Questions to answer:
A. Reproduce word for word the stretch of the Jamaican Carnival text from "Over the years, despite" through "Jamaican Carnival experience.".
B. Answer these questions from the Jamaican Carnival text:
(i) What position does Kamal Bankay hold?
(ii) How much of the Trinidad Carnival product is soca, according to Bankay?
(iii) Which dancehall stars does Bankay name as being on the road at the last road parade?
C. According to the Jamaican Carnival text, why does Xodus encourage its selectors to play local music?

Source text: Begin

Over the years, despite the genres being put against each other in the public sphere, both have been infused to deliver a unique Jamaican Carnival experience.

According to Kamal Bankay, co-chairman of Carnival in Jamaica, patrons who travel to Jamaica for Carnival, come for an experience that includes the integration of aspects of the dancehall culture.

"Tourists from all over the Caribbean and the rest of the world, come to Jamaica because they want a unique Jamaican carnival experience that they cannot get elsewhere. I think what people need to understand is that the Jamaican carnival product is very unique. It's not like the Trinidad Carnival product - where its 100 per cent soca. At carnival in Jamaica, we play Caribbean soca music, but we also incorporate our homegrown music," he said. He continued, "The last road parade that we did, we had some of the biggest dancehall stars on the road with us - partying side by side with the biggest soca stars. We had Aidonia, Beenie Man, Ding Dong, Shenseea etc and we also had traditional dancehall selectors on the road with us as well. I know for Xodus in particular, we definitely encourage our selectors to play local music, and mix it up and give people that unique experience they can't get anywhere else. What better way to do that than to include the best music in the world - reggae/dancehall?"

Source text: End
Extracted information: Begin

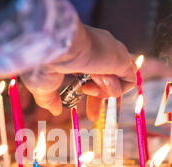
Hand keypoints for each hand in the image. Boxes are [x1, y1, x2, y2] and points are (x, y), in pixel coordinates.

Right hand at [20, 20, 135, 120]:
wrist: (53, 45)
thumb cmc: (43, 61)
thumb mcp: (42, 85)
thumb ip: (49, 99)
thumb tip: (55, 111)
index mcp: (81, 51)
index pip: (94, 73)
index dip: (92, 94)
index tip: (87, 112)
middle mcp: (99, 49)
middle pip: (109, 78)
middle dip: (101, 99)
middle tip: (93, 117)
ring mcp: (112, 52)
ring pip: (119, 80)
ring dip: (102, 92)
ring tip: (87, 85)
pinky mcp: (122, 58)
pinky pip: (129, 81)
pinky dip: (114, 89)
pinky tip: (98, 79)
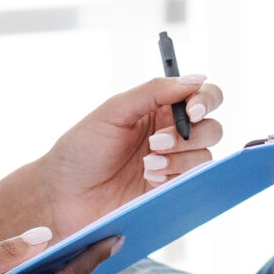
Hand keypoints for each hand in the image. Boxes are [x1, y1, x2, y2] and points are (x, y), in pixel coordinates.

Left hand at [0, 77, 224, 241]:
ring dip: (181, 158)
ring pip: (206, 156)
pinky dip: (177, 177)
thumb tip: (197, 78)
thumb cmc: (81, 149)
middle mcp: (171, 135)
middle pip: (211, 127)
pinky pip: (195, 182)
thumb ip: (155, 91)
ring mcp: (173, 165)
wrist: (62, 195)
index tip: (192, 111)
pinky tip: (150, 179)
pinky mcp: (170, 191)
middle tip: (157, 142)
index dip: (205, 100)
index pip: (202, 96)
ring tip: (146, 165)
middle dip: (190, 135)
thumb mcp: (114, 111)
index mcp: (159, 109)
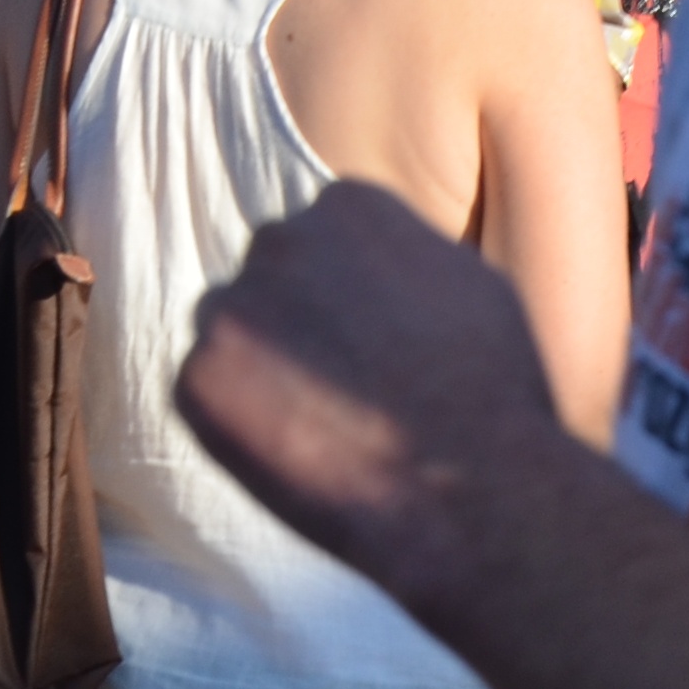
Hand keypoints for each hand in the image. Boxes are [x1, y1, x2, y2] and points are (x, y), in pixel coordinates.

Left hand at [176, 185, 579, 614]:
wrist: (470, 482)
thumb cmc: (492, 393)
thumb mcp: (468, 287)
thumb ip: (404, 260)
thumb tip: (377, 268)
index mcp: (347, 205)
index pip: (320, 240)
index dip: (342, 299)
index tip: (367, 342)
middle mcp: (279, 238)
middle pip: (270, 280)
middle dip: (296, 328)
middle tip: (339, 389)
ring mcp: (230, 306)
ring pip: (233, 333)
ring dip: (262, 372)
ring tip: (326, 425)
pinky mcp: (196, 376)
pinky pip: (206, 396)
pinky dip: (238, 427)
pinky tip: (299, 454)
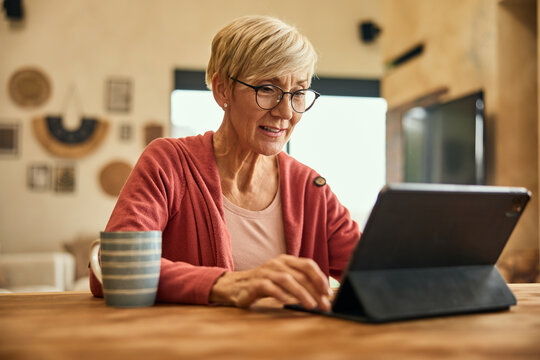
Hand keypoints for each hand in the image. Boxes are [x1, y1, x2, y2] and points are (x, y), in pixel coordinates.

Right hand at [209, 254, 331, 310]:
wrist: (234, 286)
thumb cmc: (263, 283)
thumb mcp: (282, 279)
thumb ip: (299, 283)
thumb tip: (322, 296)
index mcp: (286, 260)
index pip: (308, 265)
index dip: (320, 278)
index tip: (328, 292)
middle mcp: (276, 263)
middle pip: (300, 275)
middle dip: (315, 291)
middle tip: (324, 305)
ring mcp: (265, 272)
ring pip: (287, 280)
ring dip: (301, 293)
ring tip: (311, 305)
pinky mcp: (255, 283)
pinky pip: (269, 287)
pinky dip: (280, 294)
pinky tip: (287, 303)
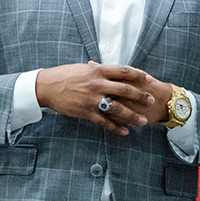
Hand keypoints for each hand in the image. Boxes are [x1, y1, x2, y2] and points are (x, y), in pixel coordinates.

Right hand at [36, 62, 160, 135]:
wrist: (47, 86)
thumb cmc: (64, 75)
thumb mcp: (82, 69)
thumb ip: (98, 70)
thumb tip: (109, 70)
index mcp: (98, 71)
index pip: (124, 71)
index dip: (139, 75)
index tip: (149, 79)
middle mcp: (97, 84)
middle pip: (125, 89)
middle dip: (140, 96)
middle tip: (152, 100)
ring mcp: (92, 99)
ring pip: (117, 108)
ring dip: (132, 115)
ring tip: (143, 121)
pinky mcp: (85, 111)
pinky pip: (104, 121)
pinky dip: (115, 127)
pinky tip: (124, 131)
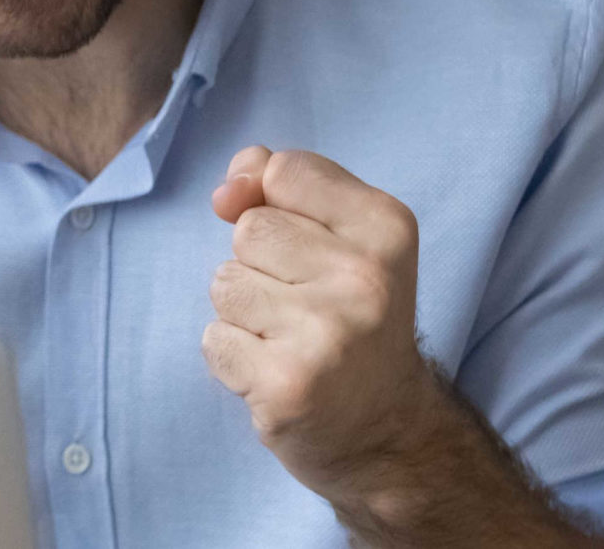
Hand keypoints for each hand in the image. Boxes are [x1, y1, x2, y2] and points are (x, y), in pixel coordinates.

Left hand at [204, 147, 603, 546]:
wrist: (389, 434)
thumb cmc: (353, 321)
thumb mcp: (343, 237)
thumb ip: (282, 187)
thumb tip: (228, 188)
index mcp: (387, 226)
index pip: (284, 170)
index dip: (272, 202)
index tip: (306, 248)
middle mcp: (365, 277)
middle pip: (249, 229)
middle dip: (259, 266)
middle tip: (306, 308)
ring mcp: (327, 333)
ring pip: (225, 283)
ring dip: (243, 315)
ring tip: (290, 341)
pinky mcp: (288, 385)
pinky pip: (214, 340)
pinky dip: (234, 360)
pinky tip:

Extracted information: End

Per-task outputs:
A.
Over the years, despite the genres being put against each other in the public sphere, both have been infused to deliver a unique Jamaican Carnival experience.

B.
(i) Co-chairman of Carnival in Jamaica.
(ii) 100 per cent.
(iii) Aidonia, Beenie Man, Ding Dong and Shenseea.

C. Xodus wants its selectors to mix things up and give people a unique experience they can't get anywhere else. Bankay asks what better way there is to do that than to include reggae/dancehall, which he calls the best music in the world.